My direct experience is that it is difficult to achieve the right balance in a large organizations, especially a war-fighting one.   The three views described above are often in conflict with each other. This tension is indirectly responsible for the well publicized Air Force problems standing up their cyber command.

In August 2008 it was widely reported that Air Force Suspends Controversial Cyber Command.  Wired reported as follows:

At a June conference , the command’s emerging leaders couldn’t agree on what exactly the new unit would do. Some said the command’s mission would be the “protection and defense of the Air Force’s command and control abilities.” Others argued that the “mission is to control cyberspace both for attacks and defense.” (The service even changed its mission statement to read, “As Airmen, it is our calling to dominate Air, Space, and Cyberspace.”) Some believed the Cyber Command would only be responsible for computer networks. Others thought it’d be responsible for every system that had anything to do with the electromagnetic spectrum — up to and including laser weapons.

You can easily see the tensions I described earlier in the quote referenced above.   As reported, some people wanted to include high energy lasers under the mission of the emerging Air Force Cyber Command, (AFCYBER).  In my opinion, this was a serious blunder.

The primary mission of the Air Force Cyber Command should be to provide the ultimate service to the war fighter that supports Air Force missions in air and space.   This means that the Air Force should focus on building and maintaining the electronics communications networks, electromagnetic frequencies and all the supporting infrastructure we call cyberspace.  However, an Air Force Cyber Command should not get into the mission of laser weapons, deep internal electronics in aircraft and other war fighting “nodes” on the network.

In addition, a cyber command must be cautious not to be overly focused on protecting the cyber  infrastructure in such as way that it restricts innovation and creativity in it’s mission.    In other words, the core mission should be to create, provide and maintain the ultimate communications network that facilitates the command, control and situational awareness (C2SA) of the entire range of objects in cyberspace.

One way to summarize this is “the command, control and total situational awareness of Air Force cyberspace.”   C2SA is a huge mission.    Focus the mission on the most difficult and complex problem, cyberspace situational awareness.

In prior posts I have described the current asymmetric situation in cyberspace.   The explosion of cyberspace means that there is so much happening in our networks that we don’t understand, let alone control.  Before you can control something completely, you must understand it completely, and this is the primary reason for situational awareness.

Today, we do not have strong situational knowledge in cyberspace.  The situation is not much different than when mankind learned how to first launch a rocket, but did not have the knowledge in how to track a rocket, or how to identify, in flight, if a moving target was friend or foe.   The same is true of packets of energy moving around the network today.
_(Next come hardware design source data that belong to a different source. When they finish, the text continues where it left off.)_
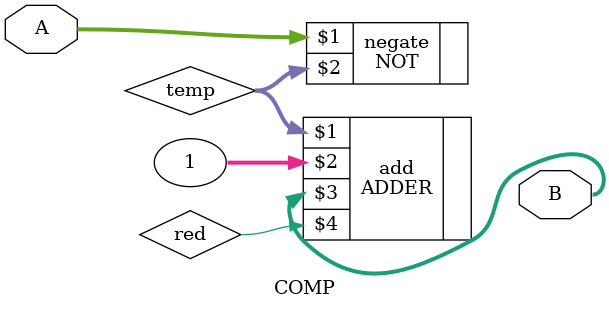
<source format=v>
`timescale 1ns / 1ps
module COMP(input[31:0] A, output[31:0] B);
	
	wire[31:0] temp;
	wire red;
	NOT negate(A, temp);
	ADDER add(temp, 1, B, red);
	
endmodule

</source>
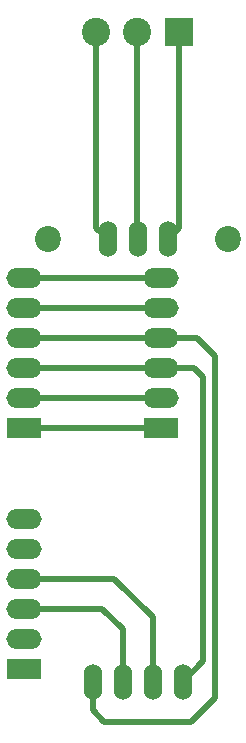
<source format=gbl>
G04 #@! TF.GenerationSoftware,KiCad,Pcbnew,5.99.0-unknown-9f841da98e~134~ubuntu20.04.1*
G04 #@! TF.CreationDate,2021-11-20T10:56:18+01:00*
G04 #@! TF.ProjectId,slave-modbus,736c6176-652d-46d6-9f64-6275732e6b69,rev?*
G04 #@! TF.SameCoordinates,PX3a22d00PY8062360*
G04 #@! TF.FileFunction,Copper,L2,Bot*
G04 #@! TF.FilePolarity,Positive*
%FSLAX46Y46*%
G04 Gerber Fmt 4.6, Leading zero omitted, Abs format (unit mm)*
G04 Created by KiCad (PCBNEW 5.99.0-unknown-9f841da98e~134~ubuntu20.04.1) date 2021-11-20 10:56:18*
%MOMM*%
%LPD*%
G01*
G04 APERTURE LIST*
G04 #@! TA.AperFunction,ComponentPad*
%ADD10R,2.400000X2.400000*%
G04 #@! TD*
G04 #@! TA.AperFunction,ComponentPad*
%ADD11C,2.400000*%
G04 #@! TD*
G04 #@! TA.AperFunction,ComponentPad*
%ADD12O,1.524000X3.048000*%
G04 #@! TD*
G04 #@! TA.AperFunction,ComponentPad*
%ADD13C,2.200000*%
G04 #@! TD*
G04 #@! TA.AperFunction,ComponentPad*
%ADD14R,3.000000X1.700000*%
G04 #@! TD*
G04 #@! TA.AperFunction,ComponentPad*
%ADD15O,3.000000X1.700000*%
G04 #@! TD*
G04 #@! TA.AperFunction,Conductor*
%ADD16C,0.500000*%
G04 #@! TD*
G04 APERTURE END LIST*
D10*
X85034000Y-68010000D03*
D11*
X81534000Y-68010000D03*
X78034000Y-68010000D03*
D12*
X77732000Y-123063000D03*
X80272000Y-123063000D03*
X82812000Y-123063000D03*
X85352000Y-123063000D03*
X84082000Y-85598000D03*
X81542000Y-85598000D03*
X79002000Y-85598000D03*
D13*
X73922000Y-85598000D03*
X89162000Y-85598000D03*
D14*
X71890000Y-101575000D03*
D15*
X71890000Y-99035000D03*
X71890000Y-96495000D03*
X71890000Y-93955000D03*
X71890000Y-91415000D03*
X71890000Y-88875000D03*
D14*
X71890000Y-121955000D03*
D15*
X71890000Y-119415000D03*
X71890000Y-116875000D03*
X71890000Y-114335000D03*
X71890000Y-111795000D03*
X71890000Y-109255000D03*
D14*
X83492000Y-101575000D03*
D15*
X83492000Y-99035000D03*
X83492000Y-96495000D03*
X83492000Y-93955000D03*
X83492000Y-91415000D03*
X83492000Y-88875000D03*
D16*
X71890000Y-91415000D02*
X83492000Y-91415000D01*
X86589000Y-93955000D02*
X83492000Y-93955000D01*
X88138000Y-124460000D02*
X88138000Y-95504000D01*
X88138000Y-95504000D02*
X86589000Y-93955000D01*
X77732000Y-125484000D02*
X78740000Y-126492000D01*
X71890000Y-93955000D02*
X83492000Y-93955000D01*
X86106000Y-126492000D02*
X88138000Y-124460000D01*
X77732000Y-123063000D02*
X77732000Y-125484000D01*
X78740000Y-126492000D02*
X86106000Y-126492000D01*
X71890000Y-96495000D02*
X83492000Y-96495000D01*
X85352000Y-123063000D02*
X87122000Y-121293000D01*
X87122000Y-97282000D02*
X86335000Y-96495000D01*
X86335000Y-96495000D02*
X83492000Y-96495000D01*
X87122000Y-121293000D02*
X87122000Y-97282000D01*
X71890000Y-101575000D02*
X83492000Y-101575000D01*
X71890000Y-99035000D02*
X83492000Y-99035000D01*
X82812000Y-117610000D02*
X82812000Y-123063000D01*
X79537000Y-114335000D02*
X82812000Y-117610000D01*
X71890000Y-114335000D02*
X79537000Y-114335000D01*
X71890000Y-116875000D02*
X78521000Y-116875000D01*
X80272000Y-118626000D02*
X80272000Y-123063000D01*
X78521000Y-116875000D02*
X80272000Y-118626000D01*
X78034000Y-84630000D02*
X79002000Y-85598000D01*
X78034000Y-68010000D02*
X78034000Y-84630000D01*
X81534000Y-85590000D02*
X81542000Y-85598000D01*
X81534000Y-68010000D02*
X81534000Y-85590000D01*
X85034000Y-84646000D02*
X84082000Y-85598000D01*
X85034000Y-68010000D02*
X85034000Y-84646000D01*
X71890000Y-88875000D02*
X83492000Y-88875000D01*
M02*

</source>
The mission of a cyber command should be to provide the ultimate command and control communications networks and to maintain total situational awareness of that cyberspace.


Editorial Note: By the way, situational awareness in cyberspace was the same original mission requirements that funded research that resulted in the phrase “complex event processing” being coined by a university professor.   His work was originally DARPA funded to help advanced the state-of-the-art in the exact same area.  There is a touch of irony that,  just as some in AF have seemingly lost their way, so have vendors, analysts and reporters in understanding the relevance and importance of complex event processing.